# Start of Dataset records

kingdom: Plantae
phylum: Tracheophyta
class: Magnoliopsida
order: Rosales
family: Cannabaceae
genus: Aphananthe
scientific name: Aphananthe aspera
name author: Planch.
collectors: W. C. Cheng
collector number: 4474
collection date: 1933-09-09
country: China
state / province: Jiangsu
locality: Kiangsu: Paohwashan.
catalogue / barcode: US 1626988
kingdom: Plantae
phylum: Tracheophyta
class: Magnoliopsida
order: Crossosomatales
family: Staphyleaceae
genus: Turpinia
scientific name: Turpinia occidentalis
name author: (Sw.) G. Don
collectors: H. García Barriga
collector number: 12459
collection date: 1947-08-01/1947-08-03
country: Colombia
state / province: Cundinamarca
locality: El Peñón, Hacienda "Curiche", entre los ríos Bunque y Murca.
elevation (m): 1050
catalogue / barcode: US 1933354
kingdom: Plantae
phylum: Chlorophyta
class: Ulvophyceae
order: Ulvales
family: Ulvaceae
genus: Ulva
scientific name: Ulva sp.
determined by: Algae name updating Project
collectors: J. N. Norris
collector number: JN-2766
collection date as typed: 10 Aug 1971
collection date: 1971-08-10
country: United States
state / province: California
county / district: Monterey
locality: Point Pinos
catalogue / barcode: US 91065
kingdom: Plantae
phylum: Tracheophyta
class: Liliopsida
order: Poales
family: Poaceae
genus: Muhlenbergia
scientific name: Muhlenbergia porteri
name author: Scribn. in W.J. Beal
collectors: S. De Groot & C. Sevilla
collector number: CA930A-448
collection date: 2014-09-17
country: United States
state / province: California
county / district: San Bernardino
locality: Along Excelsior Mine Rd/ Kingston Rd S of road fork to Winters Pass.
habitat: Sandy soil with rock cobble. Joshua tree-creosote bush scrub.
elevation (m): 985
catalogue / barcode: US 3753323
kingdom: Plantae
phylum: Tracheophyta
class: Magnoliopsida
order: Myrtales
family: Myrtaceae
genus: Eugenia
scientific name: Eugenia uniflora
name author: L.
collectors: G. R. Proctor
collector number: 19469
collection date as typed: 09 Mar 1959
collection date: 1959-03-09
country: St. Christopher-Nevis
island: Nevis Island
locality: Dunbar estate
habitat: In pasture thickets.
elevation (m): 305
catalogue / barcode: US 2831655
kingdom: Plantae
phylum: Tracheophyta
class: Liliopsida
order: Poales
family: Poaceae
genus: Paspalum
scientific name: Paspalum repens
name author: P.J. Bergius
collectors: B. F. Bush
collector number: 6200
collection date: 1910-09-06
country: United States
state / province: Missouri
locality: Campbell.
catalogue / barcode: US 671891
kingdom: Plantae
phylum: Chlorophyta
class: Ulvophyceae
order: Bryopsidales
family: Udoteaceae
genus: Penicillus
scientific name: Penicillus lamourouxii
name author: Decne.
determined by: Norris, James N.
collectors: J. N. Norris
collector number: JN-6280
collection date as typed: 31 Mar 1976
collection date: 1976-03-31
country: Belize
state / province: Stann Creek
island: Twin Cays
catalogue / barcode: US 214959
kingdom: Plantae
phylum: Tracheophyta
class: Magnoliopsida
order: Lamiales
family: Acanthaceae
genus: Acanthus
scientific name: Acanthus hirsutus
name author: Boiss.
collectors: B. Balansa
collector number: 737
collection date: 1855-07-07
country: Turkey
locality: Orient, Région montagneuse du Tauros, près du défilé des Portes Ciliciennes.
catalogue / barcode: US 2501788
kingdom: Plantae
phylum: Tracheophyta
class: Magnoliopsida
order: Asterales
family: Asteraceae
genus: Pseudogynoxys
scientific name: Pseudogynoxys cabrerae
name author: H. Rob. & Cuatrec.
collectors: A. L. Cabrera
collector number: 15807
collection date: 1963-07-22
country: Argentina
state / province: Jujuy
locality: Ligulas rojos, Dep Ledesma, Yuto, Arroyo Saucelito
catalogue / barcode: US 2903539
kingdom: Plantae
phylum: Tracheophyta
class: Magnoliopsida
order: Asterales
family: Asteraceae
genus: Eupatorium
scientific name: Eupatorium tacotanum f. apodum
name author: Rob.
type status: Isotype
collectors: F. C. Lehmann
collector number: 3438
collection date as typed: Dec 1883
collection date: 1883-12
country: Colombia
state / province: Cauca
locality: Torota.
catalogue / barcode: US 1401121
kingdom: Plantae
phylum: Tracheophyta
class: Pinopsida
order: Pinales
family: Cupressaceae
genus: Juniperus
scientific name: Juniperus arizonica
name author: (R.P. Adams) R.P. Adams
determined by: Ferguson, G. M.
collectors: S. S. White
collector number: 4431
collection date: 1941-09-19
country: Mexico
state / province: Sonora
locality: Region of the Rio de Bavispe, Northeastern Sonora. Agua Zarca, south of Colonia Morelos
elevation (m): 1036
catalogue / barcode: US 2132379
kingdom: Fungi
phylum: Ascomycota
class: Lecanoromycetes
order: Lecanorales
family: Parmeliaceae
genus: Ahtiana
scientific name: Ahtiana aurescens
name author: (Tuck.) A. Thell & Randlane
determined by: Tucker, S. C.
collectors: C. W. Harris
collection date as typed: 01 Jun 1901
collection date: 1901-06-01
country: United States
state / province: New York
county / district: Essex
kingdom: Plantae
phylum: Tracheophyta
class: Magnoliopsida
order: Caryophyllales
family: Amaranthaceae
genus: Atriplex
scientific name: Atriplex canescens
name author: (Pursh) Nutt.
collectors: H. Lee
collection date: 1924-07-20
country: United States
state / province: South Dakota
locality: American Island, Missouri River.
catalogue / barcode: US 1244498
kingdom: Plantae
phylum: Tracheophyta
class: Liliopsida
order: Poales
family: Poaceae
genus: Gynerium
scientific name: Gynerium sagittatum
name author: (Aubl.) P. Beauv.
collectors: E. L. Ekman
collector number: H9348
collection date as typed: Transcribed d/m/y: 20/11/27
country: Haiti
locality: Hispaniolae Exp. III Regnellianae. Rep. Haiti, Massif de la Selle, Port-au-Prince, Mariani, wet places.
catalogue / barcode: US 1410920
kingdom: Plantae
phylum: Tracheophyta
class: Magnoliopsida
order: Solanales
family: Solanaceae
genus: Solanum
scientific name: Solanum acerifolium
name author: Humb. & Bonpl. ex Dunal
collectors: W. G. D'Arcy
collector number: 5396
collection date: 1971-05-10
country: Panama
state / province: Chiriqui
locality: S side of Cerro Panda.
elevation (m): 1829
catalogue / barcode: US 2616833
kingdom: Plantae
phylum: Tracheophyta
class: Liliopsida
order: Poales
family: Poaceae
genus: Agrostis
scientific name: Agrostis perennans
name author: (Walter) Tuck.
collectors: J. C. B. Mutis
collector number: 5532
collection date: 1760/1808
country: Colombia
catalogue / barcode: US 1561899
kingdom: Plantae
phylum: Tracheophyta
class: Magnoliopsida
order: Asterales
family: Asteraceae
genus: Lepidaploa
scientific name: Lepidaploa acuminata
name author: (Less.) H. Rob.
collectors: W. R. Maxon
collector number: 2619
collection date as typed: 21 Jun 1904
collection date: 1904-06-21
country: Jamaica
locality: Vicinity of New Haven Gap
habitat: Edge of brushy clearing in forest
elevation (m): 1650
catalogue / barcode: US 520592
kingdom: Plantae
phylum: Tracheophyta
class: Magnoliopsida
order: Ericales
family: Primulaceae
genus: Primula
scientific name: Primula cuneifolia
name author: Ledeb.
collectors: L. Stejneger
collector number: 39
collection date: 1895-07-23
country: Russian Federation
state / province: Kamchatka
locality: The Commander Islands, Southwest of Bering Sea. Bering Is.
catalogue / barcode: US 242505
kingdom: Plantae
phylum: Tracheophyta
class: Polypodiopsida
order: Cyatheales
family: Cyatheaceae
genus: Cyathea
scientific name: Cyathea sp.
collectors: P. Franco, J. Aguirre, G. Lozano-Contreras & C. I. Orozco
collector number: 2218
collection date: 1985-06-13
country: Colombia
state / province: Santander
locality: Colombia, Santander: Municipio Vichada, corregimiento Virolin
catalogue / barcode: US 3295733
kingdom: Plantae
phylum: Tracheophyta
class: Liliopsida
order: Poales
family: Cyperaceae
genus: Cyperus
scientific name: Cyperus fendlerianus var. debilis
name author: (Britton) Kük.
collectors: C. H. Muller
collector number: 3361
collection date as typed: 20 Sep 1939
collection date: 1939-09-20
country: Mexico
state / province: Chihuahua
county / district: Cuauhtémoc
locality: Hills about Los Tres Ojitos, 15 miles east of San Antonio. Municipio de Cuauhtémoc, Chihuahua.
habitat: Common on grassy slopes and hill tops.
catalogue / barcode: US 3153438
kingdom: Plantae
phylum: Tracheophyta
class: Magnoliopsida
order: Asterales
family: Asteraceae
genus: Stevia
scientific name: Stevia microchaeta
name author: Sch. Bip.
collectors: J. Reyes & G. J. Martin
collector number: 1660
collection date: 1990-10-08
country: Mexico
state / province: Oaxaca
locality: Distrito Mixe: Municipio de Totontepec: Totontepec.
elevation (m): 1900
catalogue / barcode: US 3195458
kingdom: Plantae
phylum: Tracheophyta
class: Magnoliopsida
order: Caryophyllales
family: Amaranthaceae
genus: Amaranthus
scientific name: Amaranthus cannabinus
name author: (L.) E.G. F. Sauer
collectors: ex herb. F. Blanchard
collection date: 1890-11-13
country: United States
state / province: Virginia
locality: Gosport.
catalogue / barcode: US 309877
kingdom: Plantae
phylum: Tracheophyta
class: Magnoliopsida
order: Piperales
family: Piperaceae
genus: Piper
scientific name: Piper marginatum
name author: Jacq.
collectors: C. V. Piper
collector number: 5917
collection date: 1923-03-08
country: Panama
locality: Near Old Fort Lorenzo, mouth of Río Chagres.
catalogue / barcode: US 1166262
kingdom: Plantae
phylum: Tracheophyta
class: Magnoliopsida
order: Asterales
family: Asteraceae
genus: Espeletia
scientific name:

# End of Dataset records

▶ [What the exercise asks]:
Can you rewrite the records starting at the line containing "family: Piperaceae" and ending with the last line of the records, changing "collector number" to "collector no." and keeping everything else the same?

▶ [Solved exercise]:
family: Piperaceae
genus: Piper
scientific name: Piper marginatum
name author: Jacq.
collectors: C. V. Piper
collector no.: 5917
collection date: 1923-03-08
country: Panama
locality: Near Old Fort Lorenzo, mouth of Río Chagres.
catalogue / barcode: US 1166262
kingdom: Plantae
phylum: Tracheophyta
class: Magnoliopsida
order: Asterales
family: Asteraceae
genus: Espeletia
scientific name:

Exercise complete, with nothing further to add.